My Mind Misremembered, Not Me

It was late on a Friday night in May of '03, just weeks after the U.S. had invaded Iraq. I was on my way from Manhattan out to the Hamptons -- all of them -- in a jitney with a band of (erstwhile frat) brothers.

We were having a great time insulting one another when we heard a loud pop. At first, I thought it was a thunderclap, but I looked up and the sky was clear. Next thing we we knew, we were thrown far off the road and found ourselves mired in the sandy mass some call Jones Beach. When I noticed that the sign that said "West End 2" was upside down, I knew something was wrong, very wrong.

Turned out we were walloped by an RPG. For those of you who may not know, that's a rocket-propelled grenade. There was nothing but sand and water as far as the eye could see. Our iPods, iPhones, iPads, iWatches, Kindle Fires and Nooks had been burned to a crisp.

Robbed of our ability to have fun or communicate with the outside world, we spent two long days and nights on that lonely stretch of sand, eating whatever hot dogs, burgers, and fries we could scare up at the concession stand and washing them down with brewskies and Cokes that tasted as though they'd been canned or bottled weeks before.

I must have told this story five hundred times since then -- to friends, therapists, and lawyers; in blogs, on Facebook and Twitter. Over the years, I've added details that emerged during a series of excruciating therapy sessions. Like the time I had to go to the bathroom really bad and the stalls were so far away, I peed in the water. Or the time I was riding a three-foot high wave, landed flat on my face, and had to take several deep breaths before normal breathing was restored.

Here's the kicker: By the time I got home on Sunday -- we were rescued by a surfer dude we ran into at the hot dog stand -- I'd missed the "Ebb Tide" episode of The Wire. That's the one where McNulty finds a body floating in the water. Which reminds me of another story...Anyhow, this was before On Demand, so you can imagine how painful that was.
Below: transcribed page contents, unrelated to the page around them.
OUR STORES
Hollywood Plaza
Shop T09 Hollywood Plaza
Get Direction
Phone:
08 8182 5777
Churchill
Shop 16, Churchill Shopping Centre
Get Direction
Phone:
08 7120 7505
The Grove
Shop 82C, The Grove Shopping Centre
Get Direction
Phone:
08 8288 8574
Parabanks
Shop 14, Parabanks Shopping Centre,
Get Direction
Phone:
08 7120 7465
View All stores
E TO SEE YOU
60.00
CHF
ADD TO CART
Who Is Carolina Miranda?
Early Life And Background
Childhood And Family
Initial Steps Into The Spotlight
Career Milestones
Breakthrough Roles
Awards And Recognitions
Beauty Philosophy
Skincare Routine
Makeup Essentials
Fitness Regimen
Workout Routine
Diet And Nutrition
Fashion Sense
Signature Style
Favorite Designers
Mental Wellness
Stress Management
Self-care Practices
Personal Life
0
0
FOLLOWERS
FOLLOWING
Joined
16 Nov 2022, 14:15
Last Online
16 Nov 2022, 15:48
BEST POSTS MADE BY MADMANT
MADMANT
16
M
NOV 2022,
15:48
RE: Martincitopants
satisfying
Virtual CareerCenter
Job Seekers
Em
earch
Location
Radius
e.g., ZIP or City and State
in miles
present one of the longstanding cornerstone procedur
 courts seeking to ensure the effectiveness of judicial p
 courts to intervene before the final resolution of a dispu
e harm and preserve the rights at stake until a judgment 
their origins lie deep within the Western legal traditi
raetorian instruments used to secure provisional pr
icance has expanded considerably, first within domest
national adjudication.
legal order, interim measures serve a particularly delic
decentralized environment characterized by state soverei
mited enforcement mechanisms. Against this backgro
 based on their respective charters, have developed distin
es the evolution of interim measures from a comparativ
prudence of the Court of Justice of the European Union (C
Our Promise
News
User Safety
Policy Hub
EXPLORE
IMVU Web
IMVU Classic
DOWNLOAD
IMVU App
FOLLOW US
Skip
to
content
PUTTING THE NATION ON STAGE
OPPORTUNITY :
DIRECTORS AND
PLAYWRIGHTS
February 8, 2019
Now, all of a sudden, just because I told my story on a TV show, a few of my "buddies" are saying that our jitney wasn't shot down at all, that I'm making the whole thing up. I got my old roomie to back me up, but then he said he was making the backing up up.
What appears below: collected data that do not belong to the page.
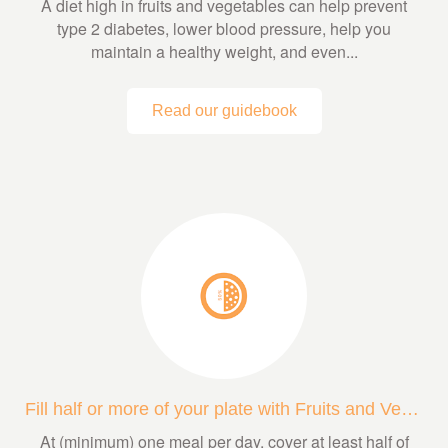
A diet high in fruits and vegetables can help prevent
type 2 diabetes, lower blood pressure, help you
maintain a healthy weight, and even...
Read our guidebook
Fill half or more of your plate with Fruits and Veggies
At (minimum) one meal per day, cover at least half of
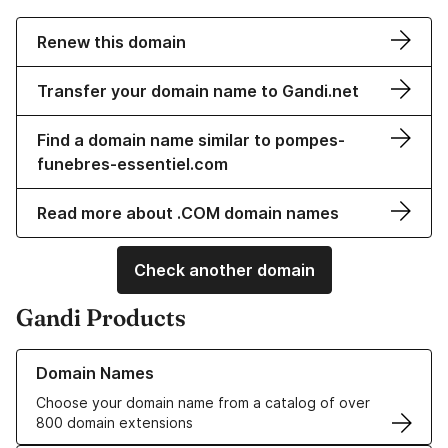
Renew this domain
Transfer your domain name to Gandi.net
Find a domain name similar to pompes-
funebres-essentiel.com
Read more about .COM domain names
Check another domain
Gandi Products
Learn more about our Domain Names
Domain Names
Choose your domain name from a catalog of over
800 domain extensions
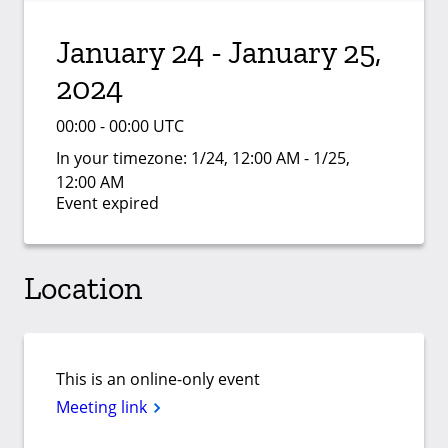
January 24 - January 25,
2024
00:00 - 00:00 UTC
In your timezone:
1/24, 12:00 AM - 1/25,
12:00 AM
Event expired
Location
This is an online-only event
Meeting link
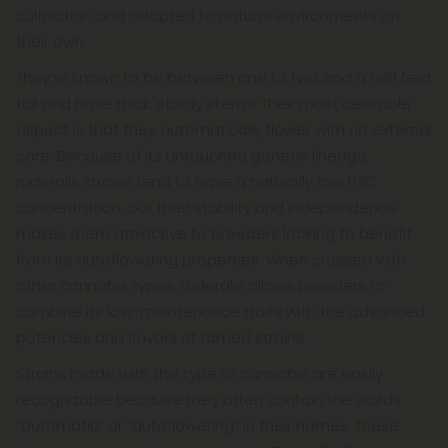
cultivation and adapted to natural environments on
their own.
They’re known to be between one to two and a half feet
tall and have thick, sturdy stems. Their most desirable
aspect is that they automatically flower with no external
care. Because of its untouched genetic lineage,
ruderalis strains tend to have a naturally low THC
concentration, but their stability and independence
makes them attractive to breeders looking to benefit
from its autoflowering properties. When crossed with
other cannabis types, ruderalis allows breeders to
combine its low-maintenance traits with the advanced
potencies and flavors of tamed strains.
Strains made with this type of cannabis are easily
recognizable because they often contain the words
“automatic” or “autoflowering” in their names. These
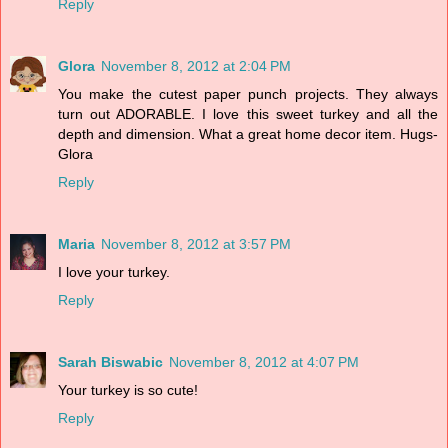
Reply
Glora
November 8, 2012 at 2:04 PM
You make the cutest paper punch projects. They always
turn out ADORABLE. I love this sweet turkey and all the
depth and dimension. What a great home decor item. Hugs-
Glora
Reply
Maria
November 8, 2012 at 3:57 PM
I love your turkey.
Reply
Sarah Biswabic
November 8, 2012 at 4:07 PM
Your turkey is so cute!
Reply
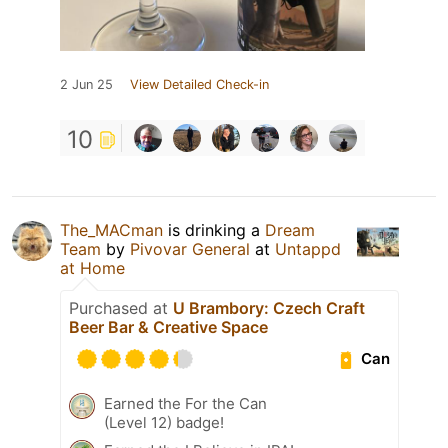
2 Jun 25
View Detailed Check-in
10
The_MACman
is drinking a
Dream
Team
by
Pivovar General
at
Untappd
at Home
Purchased at
U Brambory: Czech Craft
Beer Bar & Creative Space
Can
Earned the For the Can
(Level 12) badge!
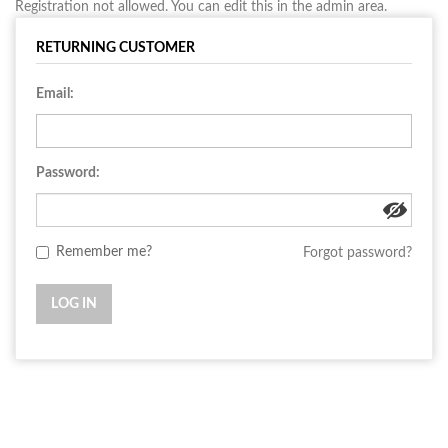
Registration not allowed. You can edit this in the admin area.
RETURNING CUSTOMER
Email:
Password:
Remember me?
Forgot password?
LOG IN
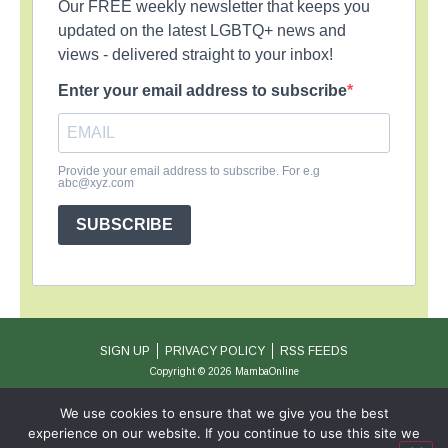
Our FREE weekly newsletter that keeps you
updated on the latest LGBTQ+ news and
views - delivered straight to your inbox!
Enter your email address to subscribe
Provide your email address to subscribe. For e.g
abc@xyz.com
SUBSCRIBE
SIGN UP
PRIVACY POLICY
RSS FEEDS
Copyright © 2026 MambaOnline
We use cookies to ensure that we give you the best
experience on our website. If you continue to use this site we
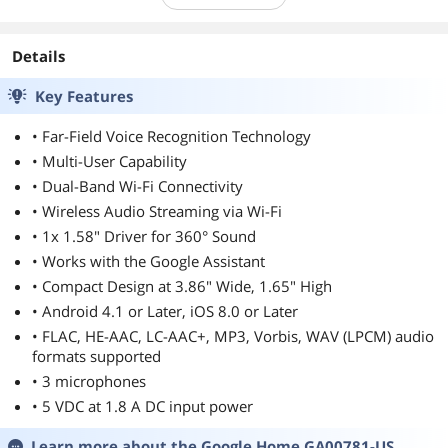
Details
Key Features
• Far-Field Voice Recognition Technology
• Multi-User Capability
• Dual-Band Wi-Fi Connectivity
• Wireless Audio Streaming via Wi-Fi
• 1x 1.58" Driver for 360° Sound
• Works with the Google Assistant
• Compact Design at 3.86" Wide, 1.65" High
• Android 4.1 or Later, iOS 8.0 or Later
• FLAC, HE-AAC, LC-AAC+, MP3, Vorbis, WAV (LPCM) audio
formats supported
• 3 microphones
• 5 VDC at 1.8 A DC input power
Learn more about the
Google Home GA00781-US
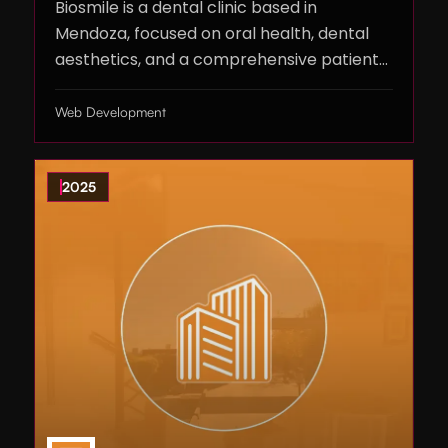
Biosmile is a dental clinic based in
Mendoza, focused on oral health, dental
aesthetics, and a comprehensive patient
experience.
Web Development
2025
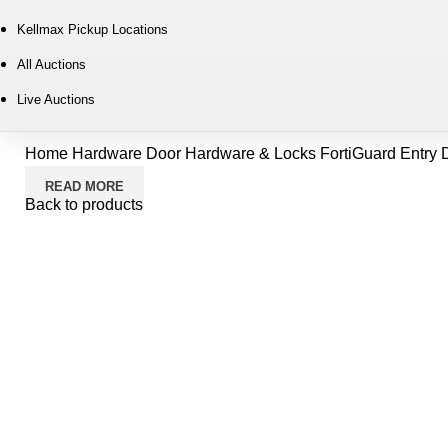
Kellmax Pickup Locations
All Auctions
Live Auctions
Home
Hardware
Door Hardware & Locks
FortiGuard Entry D
READ MORE
Back to products
-7%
They're saying that the popping sound was the sound of a flat tire. They're saying that the Jitney driver called Triple-A from his iPhone and that we were back on the road in less than an hour. No Jones Beach, no old Cokes, no surfing the waves.

Now that I think about it, I have to admit that my brothers are correct. I'm not sure how my mind put the flat tire story -- what really happened -- together with the RPG/Jones Beach story. I know I didn't do it -- my mind did. I would never do a thing like that.